Earlier this week, I attended the International Human Microbiome Consortium Meeting (the human microbiome consists of the organisms that live on and in us). I’m not sure to make of the whole microbiome initiative, but one thing is clear to me: this is being driven by the wrong group of scientists.
Instead of being directed by biologists (medical primarily) who have devised a set of important questions, and want to use the power of high throughput genomics, including metagenomics which sequences of all the DNA in a specimen–bacteria, viruses, fungi, protozoa, and, yes, human (which raises all sorts of bioethics questions), the human microbiome is being driven in large part by the major genome centers.
Of course, the major centers need to be involved: they’re the only ones who have the sequencing capacity, along with the sequence data assembly and annotation (figuring out what the sequence encodes) capabilities. Likewise, these centers do have plenty of biologists who are quite competent at designing experiments. What centers often lack, depending on the area, are the experts who know precisely what questions need to be asked, and who have also figured out how to analyze the data.
This brings me to my first concern. Much of the initial focus is on really complex systems, such as the human gut, which contains hundreds of bacterial species (that’s before you get to the viruses and eukaryotes). Because there are so many different genomes, even with massive throughput, most genomes recovered will be fragmentary–very fragmentary. I’m not sure what that will tell us.

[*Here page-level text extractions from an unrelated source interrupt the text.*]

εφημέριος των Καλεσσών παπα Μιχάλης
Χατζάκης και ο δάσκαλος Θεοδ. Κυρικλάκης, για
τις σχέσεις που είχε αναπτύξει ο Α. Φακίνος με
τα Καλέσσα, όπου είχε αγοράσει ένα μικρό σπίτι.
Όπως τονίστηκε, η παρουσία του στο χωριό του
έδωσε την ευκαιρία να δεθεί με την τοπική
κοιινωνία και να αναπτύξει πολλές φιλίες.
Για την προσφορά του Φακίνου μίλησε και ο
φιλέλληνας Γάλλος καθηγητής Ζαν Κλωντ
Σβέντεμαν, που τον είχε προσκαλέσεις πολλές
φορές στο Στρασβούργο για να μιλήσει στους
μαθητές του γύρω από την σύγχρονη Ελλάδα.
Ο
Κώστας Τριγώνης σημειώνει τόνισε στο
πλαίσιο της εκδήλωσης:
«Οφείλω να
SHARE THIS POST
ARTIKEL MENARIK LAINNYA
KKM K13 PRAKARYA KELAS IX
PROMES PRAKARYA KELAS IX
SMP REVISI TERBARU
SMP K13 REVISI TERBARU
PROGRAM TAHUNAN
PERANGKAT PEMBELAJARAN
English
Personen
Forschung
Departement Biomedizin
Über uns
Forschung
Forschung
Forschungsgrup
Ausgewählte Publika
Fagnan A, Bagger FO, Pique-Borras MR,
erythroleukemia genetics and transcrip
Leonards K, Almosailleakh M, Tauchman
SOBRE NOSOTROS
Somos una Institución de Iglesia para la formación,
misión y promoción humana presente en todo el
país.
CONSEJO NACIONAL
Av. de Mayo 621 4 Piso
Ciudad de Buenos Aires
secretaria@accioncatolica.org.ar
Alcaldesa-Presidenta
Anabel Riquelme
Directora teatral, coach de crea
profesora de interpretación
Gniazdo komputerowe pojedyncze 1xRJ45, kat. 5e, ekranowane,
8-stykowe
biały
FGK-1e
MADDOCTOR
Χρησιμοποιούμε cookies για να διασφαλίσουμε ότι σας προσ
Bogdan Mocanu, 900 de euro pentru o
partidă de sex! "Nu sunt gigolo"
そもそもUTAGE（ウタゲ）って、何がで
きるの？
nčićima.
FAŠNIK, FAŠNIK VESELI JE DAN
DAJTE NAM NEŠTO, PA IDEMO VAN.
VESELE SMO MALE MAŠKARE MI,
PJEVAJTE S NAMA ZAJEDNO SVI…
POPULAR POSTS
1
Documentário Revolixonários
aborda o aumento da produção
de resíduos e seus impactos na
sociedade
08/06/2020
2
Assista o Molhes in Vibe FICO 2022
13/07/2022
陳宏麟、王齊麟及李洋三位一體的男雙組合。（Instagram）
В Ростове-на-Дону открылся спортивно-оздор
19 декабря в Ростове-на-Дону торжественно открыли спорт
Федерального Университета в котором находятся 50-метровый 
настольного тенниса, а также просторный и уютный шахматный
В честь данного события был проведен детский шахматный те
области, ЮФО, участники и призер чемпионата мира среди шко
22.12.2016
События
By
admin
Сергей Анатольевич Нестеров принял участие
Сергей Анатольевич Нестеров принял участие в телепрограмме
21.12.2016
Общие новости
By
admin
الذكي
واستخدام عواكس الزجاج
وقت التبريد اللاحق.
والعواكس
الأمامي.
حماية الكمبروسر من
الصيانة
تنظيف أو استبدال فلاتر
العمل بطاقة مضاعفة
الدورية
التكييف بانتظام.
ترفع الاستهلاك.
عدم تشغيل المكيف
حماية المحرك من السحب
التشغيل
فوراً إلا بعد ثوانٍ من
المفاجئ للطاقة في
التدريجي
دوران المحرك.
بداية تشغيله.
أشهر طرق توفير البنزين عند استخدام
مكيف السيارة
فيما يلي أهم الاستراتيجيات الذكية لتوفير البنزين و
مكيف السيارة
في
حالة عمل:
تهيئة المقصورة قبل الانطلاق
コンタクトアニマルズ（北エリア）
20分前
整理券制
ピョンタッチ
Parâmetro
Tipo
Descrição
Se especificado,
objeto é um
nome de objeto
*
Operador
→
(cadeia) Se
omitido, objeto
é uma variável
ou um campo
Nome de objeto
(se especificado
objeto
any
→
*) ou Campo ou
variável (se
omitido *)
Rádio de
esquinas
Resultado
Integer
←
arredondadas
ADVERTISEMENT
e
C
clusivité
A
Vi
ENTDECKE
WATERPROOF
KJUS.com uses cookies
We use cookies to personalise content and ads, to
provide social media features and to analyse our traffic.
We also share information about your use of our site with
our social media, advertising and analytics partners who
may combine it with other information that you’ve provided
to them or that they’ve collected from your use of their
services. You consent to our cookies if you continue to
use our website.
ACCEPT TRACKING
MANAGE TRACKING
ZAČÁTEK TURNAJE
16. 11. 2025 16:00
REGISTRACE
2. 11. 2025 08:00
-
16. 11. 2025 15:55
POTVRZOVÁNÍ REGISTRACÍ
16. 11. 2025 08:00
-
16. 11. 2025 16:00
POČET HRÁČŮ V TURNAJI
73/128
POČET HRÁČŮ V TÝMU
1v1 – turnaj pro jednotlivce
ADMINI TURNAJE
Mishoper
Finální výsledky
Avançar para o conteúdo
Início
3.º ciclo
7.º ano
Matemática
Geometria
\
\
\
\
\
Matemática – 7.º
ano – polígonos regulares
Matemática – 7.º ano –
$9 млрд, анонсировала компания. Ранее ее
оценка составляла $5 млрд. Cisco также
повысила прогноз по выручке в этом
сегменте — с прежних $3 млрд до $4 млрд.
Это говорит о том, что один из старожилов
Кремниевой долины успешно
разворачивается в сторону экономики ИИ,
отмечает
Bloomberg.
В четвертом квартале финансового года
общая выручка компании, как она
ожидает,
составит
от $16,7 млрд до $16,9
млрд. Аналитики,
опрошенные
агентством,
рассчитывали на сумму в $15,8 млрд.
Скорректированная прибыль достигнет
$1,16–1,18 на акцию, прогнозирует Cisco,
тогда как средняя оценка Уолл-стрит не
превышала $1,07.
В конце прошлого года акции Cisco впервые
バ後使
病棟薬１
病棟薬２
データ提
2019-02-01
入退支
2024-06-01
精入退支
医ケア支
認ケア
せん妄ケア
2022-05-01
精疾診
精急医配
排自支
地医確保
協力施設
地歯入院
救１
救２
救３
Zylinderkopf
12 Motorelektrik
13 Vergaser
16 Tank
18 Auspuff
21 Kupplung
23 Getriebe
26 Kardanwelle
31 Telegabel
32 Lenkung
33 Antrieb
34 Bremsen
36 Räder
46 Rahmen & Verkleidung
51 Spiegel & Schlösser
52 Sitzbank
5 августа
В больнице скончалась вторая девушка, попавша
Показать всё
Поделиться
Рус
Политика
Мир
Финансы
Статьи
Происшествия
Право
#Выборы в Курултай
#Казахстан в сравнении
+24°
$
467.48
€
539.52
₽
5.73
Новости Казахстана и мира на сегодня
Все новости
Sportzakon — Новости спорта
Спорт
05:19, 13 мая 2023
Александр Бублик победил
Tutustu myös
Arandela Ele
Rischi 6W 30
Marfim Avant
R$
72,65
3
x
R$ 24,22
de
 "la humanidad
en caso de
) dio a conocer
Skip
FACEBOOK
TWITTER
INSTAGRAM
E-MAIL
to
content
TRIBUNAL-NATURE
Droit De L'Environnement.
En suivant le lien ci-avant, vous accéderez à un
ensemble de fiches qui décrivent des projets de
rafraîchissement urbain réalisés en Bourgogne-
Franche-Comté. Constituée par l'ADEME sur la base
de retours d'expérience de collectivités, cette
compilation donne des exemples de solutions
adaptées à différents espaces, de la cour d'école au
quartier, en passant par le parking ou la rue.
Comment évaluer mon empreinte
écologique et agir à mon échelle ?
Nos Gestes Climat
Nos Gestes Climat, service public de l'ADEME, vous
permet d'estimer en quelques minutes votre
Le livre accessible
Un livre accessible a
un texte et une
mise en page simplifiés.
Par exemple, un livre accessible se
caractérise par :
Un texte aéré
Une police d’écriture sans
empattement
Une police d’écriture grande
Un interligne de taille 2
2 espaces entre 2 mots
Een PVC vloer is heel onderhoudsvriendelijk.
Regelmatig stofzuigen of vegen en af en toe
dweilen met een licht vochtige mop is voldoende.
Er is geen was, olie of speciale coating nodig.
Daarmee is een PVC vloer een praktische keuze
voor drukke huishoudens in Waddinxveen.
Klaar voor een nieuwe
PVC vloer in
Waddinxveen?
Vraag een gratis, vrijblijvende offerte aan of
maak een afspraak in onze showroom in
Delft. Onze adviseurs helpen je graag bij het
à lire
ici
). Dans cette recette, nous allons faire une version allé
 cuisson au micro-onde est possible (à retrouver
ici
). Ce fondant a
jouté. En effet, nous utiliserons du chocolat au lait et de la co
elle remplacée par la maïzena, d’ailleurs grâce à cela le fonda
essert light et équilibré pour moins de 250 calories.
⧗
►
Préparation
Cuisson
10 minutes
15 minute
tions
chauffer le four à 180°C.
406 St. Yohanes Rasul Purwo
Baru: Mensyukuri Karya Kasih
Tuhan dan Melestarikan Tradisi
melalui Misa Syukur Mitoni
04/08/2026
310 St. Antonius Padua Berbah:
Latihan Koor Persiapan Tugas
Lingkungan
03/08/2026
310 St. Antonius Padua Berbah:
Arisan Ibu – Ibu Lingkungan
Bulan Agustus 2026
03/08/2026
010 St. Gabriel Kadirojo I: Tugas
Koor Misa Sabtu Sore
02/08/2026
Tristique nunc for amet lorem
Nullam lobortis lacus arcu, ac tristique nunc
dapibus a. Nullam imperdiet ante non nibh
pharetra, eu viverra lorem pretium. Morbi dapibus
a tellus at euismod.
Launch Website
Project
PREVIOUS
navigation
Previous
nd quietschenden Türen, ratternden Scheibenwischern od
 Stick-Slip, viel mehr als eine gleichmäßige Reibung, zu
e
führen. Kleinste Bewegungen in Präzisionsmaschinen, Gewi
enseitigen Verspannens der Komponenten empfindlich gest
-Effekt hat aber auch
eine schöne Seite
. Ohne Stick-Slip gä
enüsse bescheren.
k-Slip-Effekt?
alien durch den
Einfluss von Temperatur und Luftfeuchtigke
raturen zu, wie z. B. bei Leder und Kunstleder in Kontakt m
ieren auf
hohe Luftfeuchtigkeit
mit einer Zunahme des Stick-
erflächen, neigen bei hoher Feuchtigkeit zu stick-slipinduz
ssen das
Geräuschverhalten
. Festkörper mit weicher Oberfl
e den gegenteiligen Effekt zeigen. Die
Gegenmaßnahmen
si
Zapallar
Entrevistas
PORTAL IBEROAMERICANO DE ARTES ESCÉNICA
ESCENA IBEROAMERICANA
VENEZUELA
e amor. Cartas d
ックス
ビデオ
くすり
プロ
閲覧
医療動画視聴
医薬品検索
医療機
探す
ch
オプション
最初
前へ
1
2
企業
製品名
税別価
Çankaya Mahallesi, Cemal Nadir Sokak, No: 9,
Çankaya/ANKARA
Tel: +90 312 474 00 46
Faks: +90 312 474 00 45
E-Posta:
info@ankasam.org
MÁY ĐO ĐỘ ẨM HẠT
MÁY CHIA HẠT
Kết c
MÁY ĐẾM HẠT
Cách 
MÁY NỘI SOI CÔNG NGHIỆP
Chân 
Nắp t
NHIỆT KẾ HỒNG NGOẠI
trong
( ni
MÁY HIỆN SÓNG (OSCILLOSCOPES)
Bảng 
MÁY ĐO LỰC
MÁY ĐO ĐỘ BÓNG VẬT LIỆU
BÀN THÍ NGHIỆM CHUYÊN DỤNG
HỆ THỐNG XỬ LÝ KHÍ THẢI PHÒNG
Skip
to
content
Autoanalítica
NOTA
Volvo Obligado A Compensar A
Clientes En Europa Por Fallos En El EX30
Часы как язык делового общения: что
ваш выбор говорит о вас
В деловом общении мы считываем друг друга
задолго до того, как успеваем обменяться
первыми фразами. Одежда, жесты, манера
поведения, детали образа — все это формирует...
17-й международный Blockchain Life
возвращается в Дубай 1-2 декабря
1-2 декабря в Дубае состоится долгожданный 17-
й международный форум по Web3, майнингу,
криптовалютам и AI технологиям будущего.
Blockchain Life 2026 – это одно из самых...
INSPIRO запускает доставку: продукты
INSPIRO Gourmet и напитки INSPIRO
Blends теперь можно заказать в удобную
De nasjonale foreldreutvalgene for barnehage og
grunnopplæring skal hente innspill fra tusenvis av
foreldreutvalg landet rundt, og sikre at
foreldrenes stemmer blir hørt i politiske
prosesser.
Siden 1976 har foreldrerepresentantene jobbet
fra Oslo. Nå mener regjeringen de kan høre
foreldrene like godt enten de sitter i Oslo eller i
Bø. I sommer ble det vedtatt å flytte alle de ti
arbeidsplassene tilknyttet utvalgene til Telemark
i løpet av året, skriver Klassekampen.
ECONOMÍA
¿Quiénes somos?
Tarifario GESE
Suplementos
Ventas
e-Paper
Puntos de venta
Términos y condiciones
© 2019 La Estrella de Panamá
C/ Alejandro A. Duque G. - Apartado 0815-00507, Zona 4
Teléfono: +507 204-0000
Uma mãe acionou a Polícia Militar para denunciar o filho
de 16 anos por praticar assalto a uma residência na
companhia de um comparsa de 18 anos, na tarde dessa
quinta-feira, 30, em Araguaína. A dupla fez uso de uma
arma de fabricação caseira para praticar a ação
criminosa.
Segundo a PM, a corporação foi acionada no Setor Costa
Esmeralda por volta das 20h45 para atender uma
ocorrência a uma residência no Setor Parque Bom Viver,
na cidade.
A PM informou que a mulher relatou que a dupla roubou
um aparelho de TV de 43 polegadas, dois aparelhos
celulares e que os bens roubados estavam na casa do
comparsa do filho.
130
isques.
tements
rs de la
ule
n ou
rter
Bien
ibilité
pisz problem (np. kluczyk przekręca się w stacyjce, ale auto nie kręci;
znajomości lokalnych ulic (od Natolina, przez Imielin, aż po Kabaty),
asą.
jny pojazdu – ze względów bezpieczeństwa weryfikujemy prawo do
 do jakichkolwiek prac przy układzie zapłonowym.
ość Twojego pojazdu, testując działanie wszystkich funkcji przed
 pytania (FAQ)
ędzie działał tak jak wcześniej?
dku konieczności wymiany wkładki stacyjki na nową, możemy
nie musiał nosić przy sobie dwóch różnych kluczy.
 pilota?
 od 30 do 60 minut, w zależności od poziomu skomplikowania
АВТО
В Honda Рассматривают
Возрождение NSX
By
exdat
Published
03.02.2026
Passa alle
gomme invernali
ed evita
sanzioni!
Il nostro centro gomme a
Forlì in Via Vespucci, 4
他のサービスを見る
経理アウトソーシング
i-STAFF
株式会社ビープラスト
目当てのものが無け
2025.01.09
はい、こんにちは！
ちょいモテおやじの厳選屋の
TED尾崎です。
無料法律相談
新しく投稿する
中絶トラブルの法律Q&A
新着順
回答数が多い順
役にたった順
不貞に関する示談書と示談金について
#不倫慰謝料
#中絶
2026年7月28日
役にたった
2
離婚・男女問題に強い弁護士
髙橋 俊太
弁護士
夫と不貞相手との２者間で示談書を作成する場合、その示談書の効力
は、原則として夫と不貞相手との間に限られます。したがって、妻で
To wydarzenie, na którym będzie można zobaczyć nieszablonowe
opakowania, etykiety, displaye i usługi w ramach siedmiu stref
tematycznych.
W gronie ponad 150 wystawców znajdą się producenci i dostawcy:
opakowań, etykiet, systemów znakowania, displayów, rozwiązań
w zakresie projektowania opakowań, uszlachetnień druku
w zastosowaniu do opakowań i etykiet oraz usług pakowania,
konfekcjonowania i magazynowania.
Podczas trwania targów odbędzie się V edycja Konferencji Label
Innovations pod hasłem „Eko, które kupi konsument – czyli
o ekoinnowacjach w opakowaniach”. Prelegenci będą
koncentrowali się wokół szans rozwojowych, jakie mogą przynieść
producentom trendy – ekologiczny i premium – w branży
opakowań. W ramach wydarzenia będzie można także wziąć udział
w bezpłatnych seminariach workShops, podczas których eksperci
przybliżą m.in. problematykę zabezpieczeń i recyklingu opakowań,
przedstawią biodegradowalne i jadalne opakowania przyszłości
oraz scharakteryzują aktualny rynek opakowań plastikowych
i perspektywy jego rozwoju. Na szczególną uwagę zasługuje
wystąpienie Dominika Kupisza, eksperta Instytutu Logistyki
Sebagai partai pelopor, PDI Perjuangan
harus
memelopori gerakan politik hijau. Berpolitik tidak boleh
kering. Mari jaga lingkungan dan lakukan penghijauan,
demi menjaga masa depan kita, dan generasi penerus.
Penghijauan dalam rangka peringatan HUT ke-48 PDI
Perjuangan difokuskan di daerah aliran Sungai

Second, we don’t have enough reference genomes–a recent estimate of the number of Streptococcus pneumoniae genomes needed to find ninety percent of the total ‘pan-genome’ of that single species was 142. There are going to be a lot of genes that we won’t be able to figure out where they came from. I’m not really interested in the diversity of gyrase B protein–to a considerable extent, it’s the variable loci that will be interesting, and these will be the hardest to determine to whom they belong.
Third, these will be awful data to analyze. Here’s why. Ideally, you want as many replicates as possible (in this case, human volunteers), and only enough data as needed to answer the question. The last part doesn’t seem to make sense until you consider that when you conduct enough tests, some of them will yield false positives (one in twenty if you use a p = 0.05 cutoff) unless you correct for this*, which means that your power of test (i.e., the p-value) becomes really small (one in a million or worse). This will be the mother of all SNP hunts. In human genomics, they deal with this problem all the time; the latest technology can screen a single genome for 900,000 SNPs–and these studies have to enroll (or combine smaller studies) thousands of people. With the human microbiome, we will have maybe 500 human volunteers, each of which is associated with literally megabytes (if not gigabytes) of data.
The mother of all SNP hunts, indeed.
So what to do? First, all of the genome centers, big and small, need to collaborate on a single system. Second, this system needs to be simple–not very many species–so we can begin to get some kind of replication in microbial communities that can be statistically assessed**. Third, specific questions need to be asked. We can’t just go searching for what is ‘out there.’ We need specific hypotheses so we don’t drown in all of the data. We’ll collect lots of ‘excess’ data whether we like it or not, so the signal to noise ratio needs to maximized as much as possible.
OK, I’ll stop now, so I don’t lose my three remaining readers….
*The Bonferroni correction is one such method.
**As I’ve mentioned before, if we want to do high-throughput Latin binomials (species counting), the problem gets much simpler. It also doesn’t require metagenomics; I’m dealing with metagenomic approaches here.